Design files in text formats
_ _ _ _
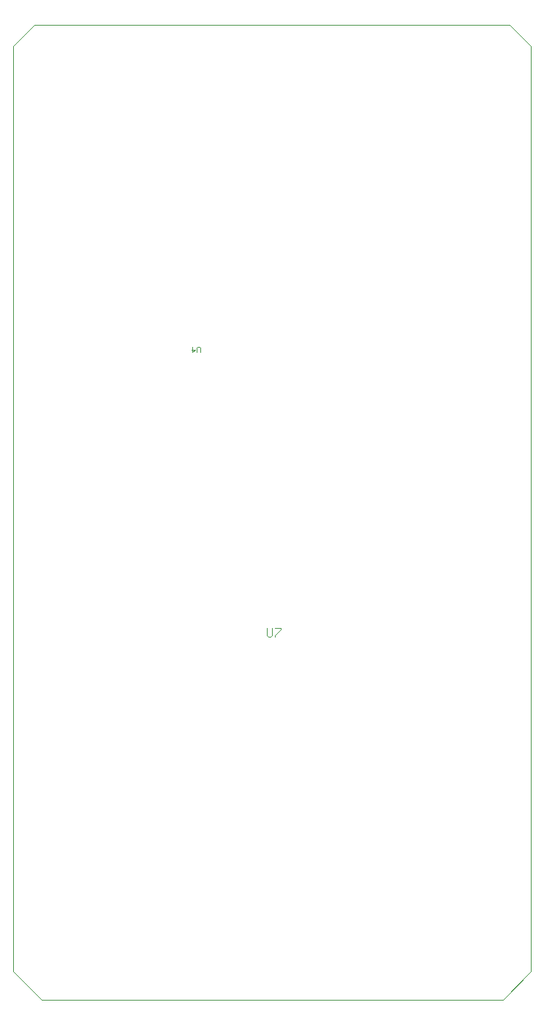
<source format=gm1>
G04*
G04 #@! TF.GenerationSoftware,Altium Limited,Altium Designer,21.2.2 (38)*
G04*
G04 Layer_Color=16711935*
%FSLAX25Y25*%
%MOIN*%
G70*
G04*
G04 #@! TF.SameCoordinates,2AD91DA3-6C52-4226-ACA0-88A5DAF987E7*
G04*
G04*
G04 #@! TF.FilePolarity,Positive*
G04*
G01*
G75*
%ADD93C,0.00050*%
%ADD94C,0.00394*%
D93*
X174479Y611656D02*
X391015D01*
X164637Y601814D02*
X174479Y611656D01*
X391015D02*
X400857Y601814D01*
X164637Y180554D02*
X177562Y167628D01*
X387931D01*
X400857Y180554D01*
Y601814D01*
X164637Y180554D02*
Y601814D01*
D94*
X249988Y462418D02*
Y464386D01*
X249595Y464780D01*
X248808D01*
X248414Y464386D01*
Y462418D01*
X246446Y464780D02*
Y462418D01*
X247627Y463599D01*
X246053D01*
X280232Y336688D02*
Y333408D01*
X280888Y332752D01*
X282200D01*
X282856Y333408D01*
Y336688D01*
X284168D02*
X286792D01*
Y336032D01*
X284168Y333408D01*
Y332752D01*
M02*

</source>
_ _ _ _
**Required action:**
Set down every entry above again exactly, dropping each picture.

**Solution for this exercise:**
<source format=gm1>
G04*
G04 #@! TF.GenerationSoftware,Altium Limited,Altium Designer,21.2.2 (38)*
G04*
G04 Layer_Color=16711935*
%FSLAX25Y25*%
%MOIN*%
G70*
G04*
G04 #@! TF.SameCoordinates,2AD91DA3-6C52-4226-ACA0-88A5DAF987E7*
G04*
G04*
G04 #@! TF.FilePolarity,Positive*
G04*
G01*
G75*
%ADD93C,0.00050*%
%ADD94C,0.00394*%
D93*
X174479Y611656D02*
X391015D01*
X164637Y601814D02*
X174479Y611656D01*
X391015D02*
X400857Y601814D01*
X164637Y180554D02*
X177562Y167628D01*
X387931D01*
X400857Y180554D01*
Y601814D01*
X164637Y180554D02*
Y601814D01*
D94*
X249988Y462418D02*
Y464386D01*
X249595Y464780D01*
X248808D01*
X248414Y464386D01*
Y462418D01*
X246446Y464780D02*
Y462418D01*
X247627Y463599D01*
X246053D01*
X280232Y336688D02*
Y333408D01*
X280888Y332752D01*
X282200D01*
X282856Y333408D01*
Y336688D01*
X284168D02*
X286792D01*
Y336032D01*
X284168Y333408D01*
Y332752D01*
M02*

</source>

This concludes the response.